Standard Addition Method to Analyze Bisphenols in Dialyzers

Session Information

Category: Dialysis

  • 701 Dialysis: Hemodialysis and Frequent Dialysis

Authors

  • Haq, Zahin Sultana, Renal Research Institute, New York, New York, United States
  • Wang, Xin, Renal Research Institute, New York, New York, United States
  • Wang, Xiaoling, Renal Research Institute, New York, New York, United States
  • Ferreira Dias, Gabriela, Renal Research Institute, New York, New York, United States
  • Cheng, Joann, Fresenius Medical Care North America, Waltham, Massachusetts, United States
  • Ho, Chih-Hu, Fresenius Medical Care North America, Ogden, Utah, United States
  • Breitwieser, Hannah-Madeleine, Fresenius Medical Care Deutschland GmbH, Bad Homburg, Hessen, Germany
  • Grobe, Nadja, Renal Research Institute, New York, New York, United States
  • Kotanko, Peter, Renal Research Institute, New York, New York, United States
Background

Bisphenol A (BPA), a high-volume industrial chemical, has been associated with health risks. Materials made with alternative chemicals such as Bisphenol S (BPS) have been produced, but toxicity concerns were also raised.

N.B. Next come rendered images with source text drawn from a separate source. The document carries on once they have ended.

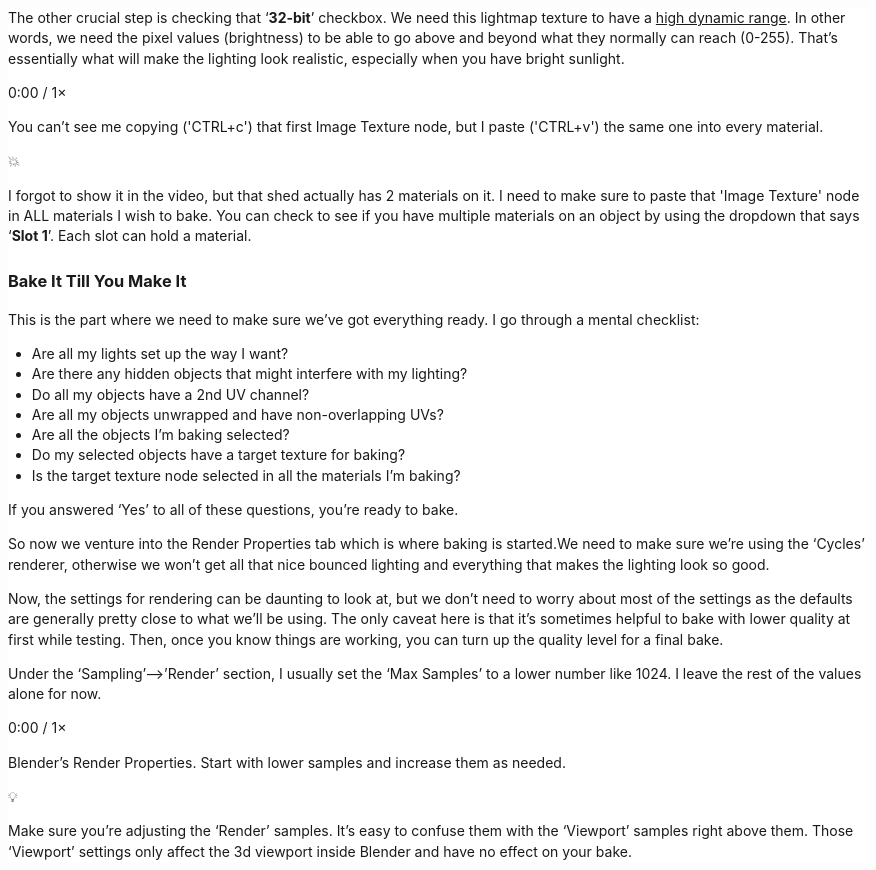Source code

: The other crucial step is checking that ‘**32-bit**’ checkbox. We need this lightmap texture to have a [high dynamic range](https://en.wikipedia.org/wiki/High-dynamic-range_rendering). In other words, we need the pixel values (brightness) to be able to go above and beyond what they normally can reach (0-255). That’s essentially what will make the lighting look realistic, especially when you have bright sunlight.

0:00
/
1&#215;

You can’t see me copying ('CTRL+c') that first Image Texture node, but I paste ('CTRL+v') the same one into every material.

💥

I forgot to show it in the video, but that shed actually has 2 materials on it. I need to make sure to paste that 'Image Texture' node in ALL materials I wish to bake. You can check to see if you have multiple materials on an object by using the dropdown that says ‘**Slot 1**’. Each slot can hold a material.

### Bake It Till You Make It

This is the part where we need to make sure we’ve got everything ready. I go through a mental checklist:

- Are all my lights set up the way I want?
- Are there any hidden objects that might interfere with my lighting?
- Do all my objects have a 2nd UV channel?
- Are all my objects unwrapped and have non-overlapping UVs?
- Are all the objects I’m baking selected?
- Do my selected objects have a target texture for baking?
- Is the target texture node selected in all the materials I’m baking?

If you answered ‘Yes’ to all of these questions, you’re ready to bake.

So now we venture into the Render Properties tab which is where baking is started.We need to make sure we’re using the ‘Cycles’ renderer, otherwise we won’t get all that nice bounced lighting and everything that makes the lighting look so good.

Now, the settings for rendering can be daunting to look at, but we don’t need to worry about most of the settings as the defaults are generally pretty close to what we’ll be using. The only caveat here is that it’s sometimes helpful to bake with lower quality at first while testing. Then, once you know things are working, you can turn up the quality level for a final bake.

Under the ‘Sampling’-->’Render’ section, I usually set the ‘Max Samples’ to a lower number like 1024. I leave the rest of the values alone for now.

0:00
/
1&#215;

Blender’s Render Properties. Start with lower samples and increase them as needed.

💡

Make sure you’re adjusting the ‘Render’ samples. It’s easy to confuse them with the ‘Viewport’ samples right above them. Those ‘Viewport’ settings only affect the 3d viewport inside Blender and have no effect on your bake.
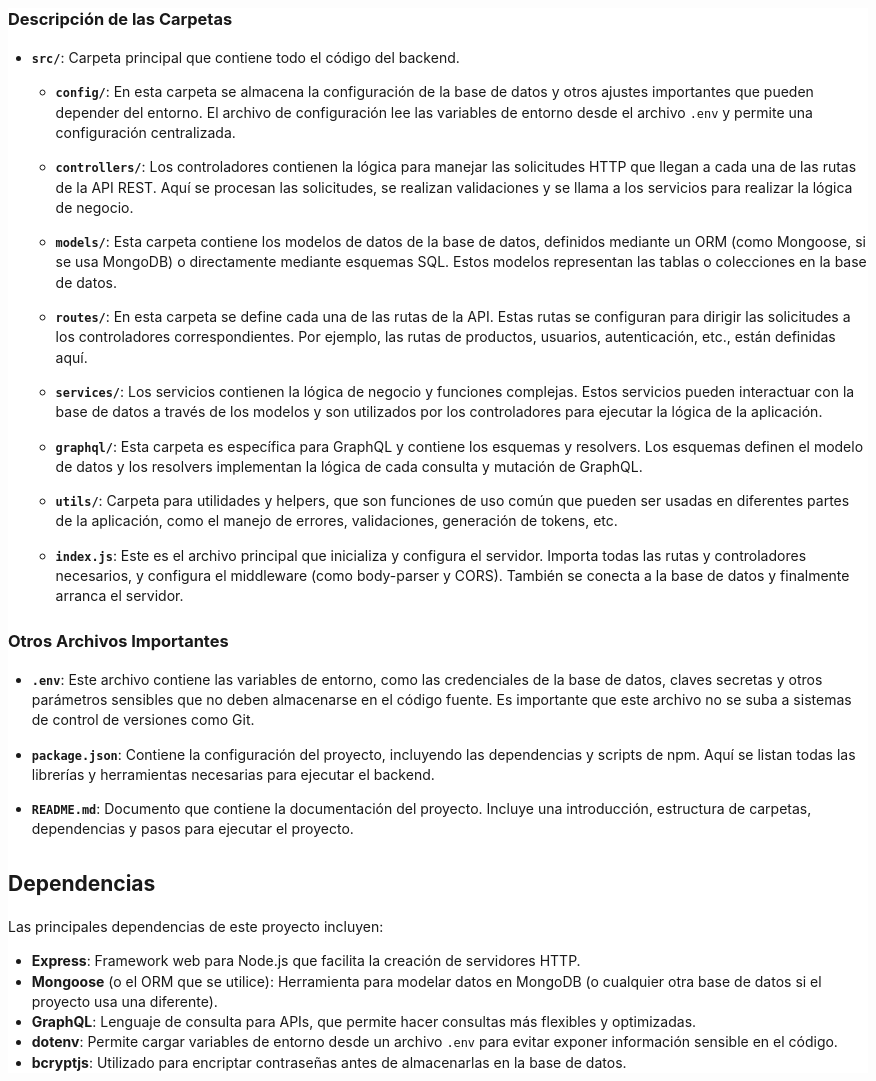 

### Descripción de las Carpetas

- **`src/`**: Carpeta principal que contiene todo el código del backend.

  - **`config/`**: En esta carpeta se almacena la configuración de la base de datos y otros ajustes importantes que pueden depender del entorno. El archivo de configuración lee las variables de entorno desde el archivo `.env` y permite una configuración centralizada.

  - **`controllers/`**: Los controladores contienen la lógica para manejar las solicitudes HTTP que llegan a cada una de las rutas de la API REST. Aquí se procesan las solicitudes, se realizan validaciones y se llama a los servicios para realizar la lógica de negocio.

  - **`models/`**: Esta carpeta contiene los modelos de datos de la base de datos, definidos mediante un ORM (como Mongoose, si se usa MongoDB) o directamente mediante esquemas SQL. Estos modelos representan las tablas o colecciones en la base de datos.

  - **`routes/`**: En esta carpeta se define cada una de las rutas de la API. Estas rutas se configuran para dirigir las solicitudes a los controladores correspondientes. Por ejemplo, las rutas de productos, usuarios, autenticación, etc., están definidas aquí.

  - **`services/`**: Los servicios contienen la lógica de negocio y funciones complejas. Estos servicios pueden interactuar con la base de datos a través de los modelos y son utilizados por los controladores para ejecutar la lógica de la aplicación.

  - **`graphql/`**: Esta carpeta es específica para GraphQL y contiene los esquemas y resolvers. Los esquemas definen el modelo de datos y los resolvers implementan la lógica de cada consulta y mutación de GraphQL.

  - **`utils/`**: Carpeta para utilidades y helpers, que son funciones de uso común que pueden ser usadas en diferentes partes de la aplicación, como el manejo de errores, validaciones, generación de tokens, etc.

  - **`index.js`**: Este es el archivo principal que inicializa y configura el servidor. Importa todas las rutas y controladores necesarios, y configura el middleware (como body-parser y CORS). También se conecta a la base de datos y finalmente arranca el servidor.

### Otros Archivos Importantes

- **`.env`**: Este archivo contiene las variables de entorno, como las credenciales de la base de datos, claves secretas y otros parámetros sensibles que no deben almacenarse en el código fuente. Es importante que este archivo no se suba a sistemas de control de versiones como Git.

- **`package.json`**: Contiene la configuración del proyecto, incluyendo las dependencias y scripts de npm. Aquí se listan todas las librerías y herramientas necesarias para ejecutar el backend.

- **`README.md`**: Documento que contiene la documentación del proyecto. Incluye una introducción, estructura de carpetas, dependencias y pasos para ejecutar el proyecto.

## Dependencias

Las principales dependencias de este proyecto incluyen:

- **Express**: Framework web para Node.js que facilita la creación de servidores HTTP.
- **Mongoose** (o el ORM que se utilice): Herramienta para modelar datos en MongoDB (o cualquier otra base de datos si el proyecto usa una diferente).
- **GraphQL**: Lenguaje de consulta para APIs, que permite hacer consultas más flexibles y optimizadas.
- **dotenv**: Permite cargar variables de entorno desde un archivo `.env` para evitar exponer información sensible en el código.
- **bcryptjs**: Utilizado para encriptar contraseñas antes de almacenarlas en la base de datos.
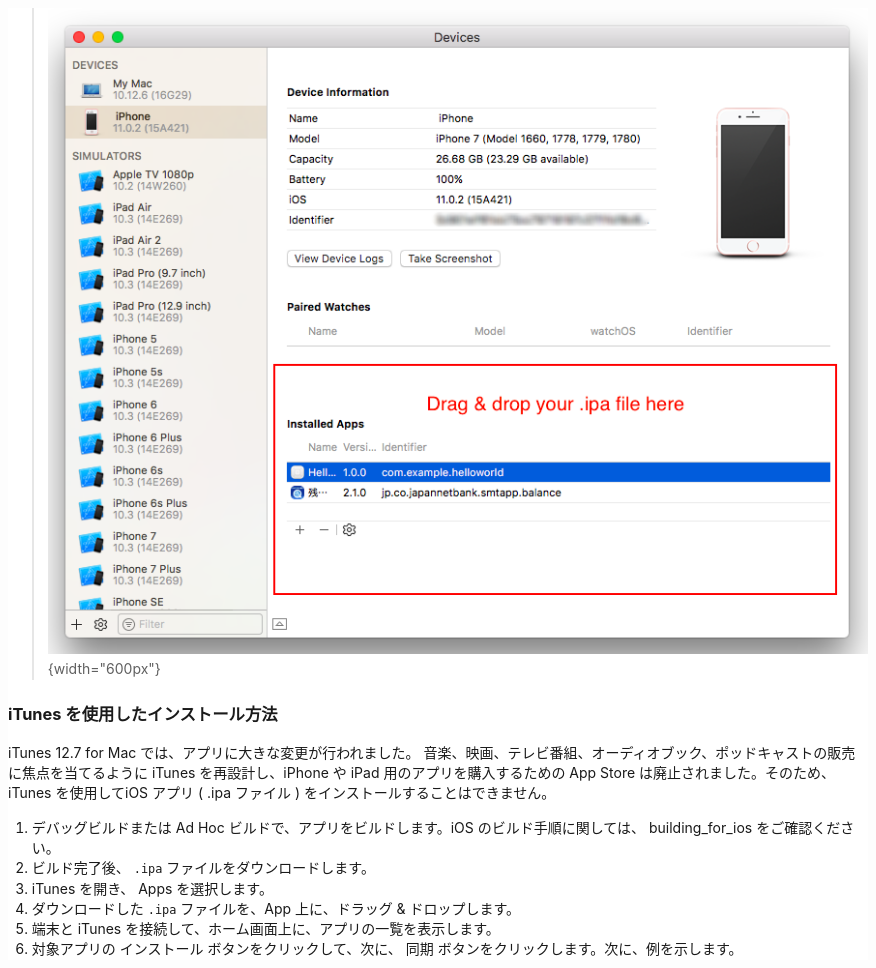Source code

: > ![](images/non_market_deploy/1.png){width="600px"}

### iTunes を使用したインストール方法

<div class="admonition note">

iTunes 12.7 for Mac では、アプリに大きな変更が行われました。
音楽、映画、テレビ番組、オーディオブック、ポッドキャストの販売に焦点を当てるように
iTunes を再設計し、iPhone や iPad 用のアプリを購入するための App Store
は廃止されました。そのため、iTunes を使用してiOS アプリ ( .ipa ファイル
) をインストールすることはできません。

</div>

1.  デバッグビルドまたは Ad Hoc ビルドで、アプリをビルドします。iOS
    のビルド手順に関しては、 building\_for\_ios をご確認ください。
2.  ビルド完了後、 `.ipa` ファイルをダウンロードします。
3.  iTunes を開き、 Apps を選択します。
4.  ダウンロードした `.ipa` ファイルを、App 上に、ドラッグ &
    ドロップします。
5.  端末と iTunes を接続して、ホーム画面上に、アプリの一覧を表示します。
6.  対象アプリの インストール ボタンをクリックして、次に、 同期
    ボタンをクリックします。次に、例を示します。
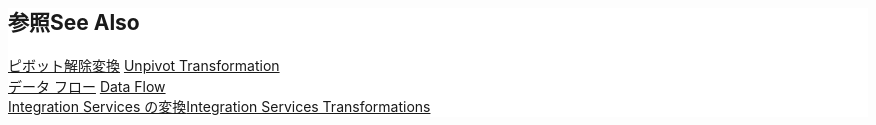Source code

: ## <a name="see-also"></a><span data-ttu-id="20d0b-203">参照</span><span class="sxs-lookup"><span data-stu-id="20d0b-203">See Also</span></span>  
 <span data-ttu-id="20d0b-204">[ピボット解除変換](pivot-transformation.md) </span><span class="sxs-lookup"><span data-stu-id="20d0b-204">[Unpivot Transformation](pivot-transformation.md) </span></span>  
 <span data-ttu-id="20d0b-205">[データ フロー](../data-flow.md) </span><span class="sxs-lookup"><span data-stu-id="20d0b-205">[Data Flow](../data-flow.md) </span></span>  
 [<span data-ttu-id="20d0b-206">Integration Services の変換</span><span class="sxs-lookup"><span data-stu-id="20d0b-206">Integration Services Transformations</span></span>](integration-services-transformations.md)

BPA-containing materials have been used to manufacture dialyzers. Hemodialysis patients’ exposure to BPA/BPS can be measured in dialyzer extractables (E) and leachables (L). However, analytical challenges are E/L complexity, matrix effects, and lack of appropriate blank specimen. We propose Standard Addition Method (SAM) as a good choice for accurate quantification of BPA/BPS in E/L.

Methods

BPA/BPS extracted from dialyzers in exaggerated (95% EtOH, E) and simulated-use (17.2% EtOH, L) conditions were subjected to tandem liquid chromatography-mass spectrometry. For SAM, unspiked E/L and five diluted, authentic BPA/BPS spiked E/L were run. 13C12–labeled BPA/BPS served as internal standards. MassHunter Quantitative Analysis was used for quantification (Fig. 1A).

Results

Concentrations were reported when quality thresholds were met, including repeatable retention time, Q/Q ratio of 100% ± 20, correlation coefficient > 0.99, accuracy and recovery within 100% ± 20. Figure 1B shows two types of dialyzers made from BPA/BPS-containing material (Type A) and BPA/BPS-free material (Type B). With the measured BPA/BPS level in E/L, patient exposure can be estimated.

Conclusion

SAM is a good quantitation method for analyzing BPA/BPS in E/L. Analytical challenges such as matrix complexity and effects and lack of appropriate blank specimen can be overcome. With the measured concentration of BPA/BPS in E/L, patient exposure to BPA/BPS can be estimated, and the toxicological risk assessment on hemodialysis-associated BPA/BPS exposure can be performed.

Figure 1A: BPA/13C12 BPA chromatograms and calibration curve for Type A sample. Figure 1B: BPA/BPS levels per device and estimated patient exposure.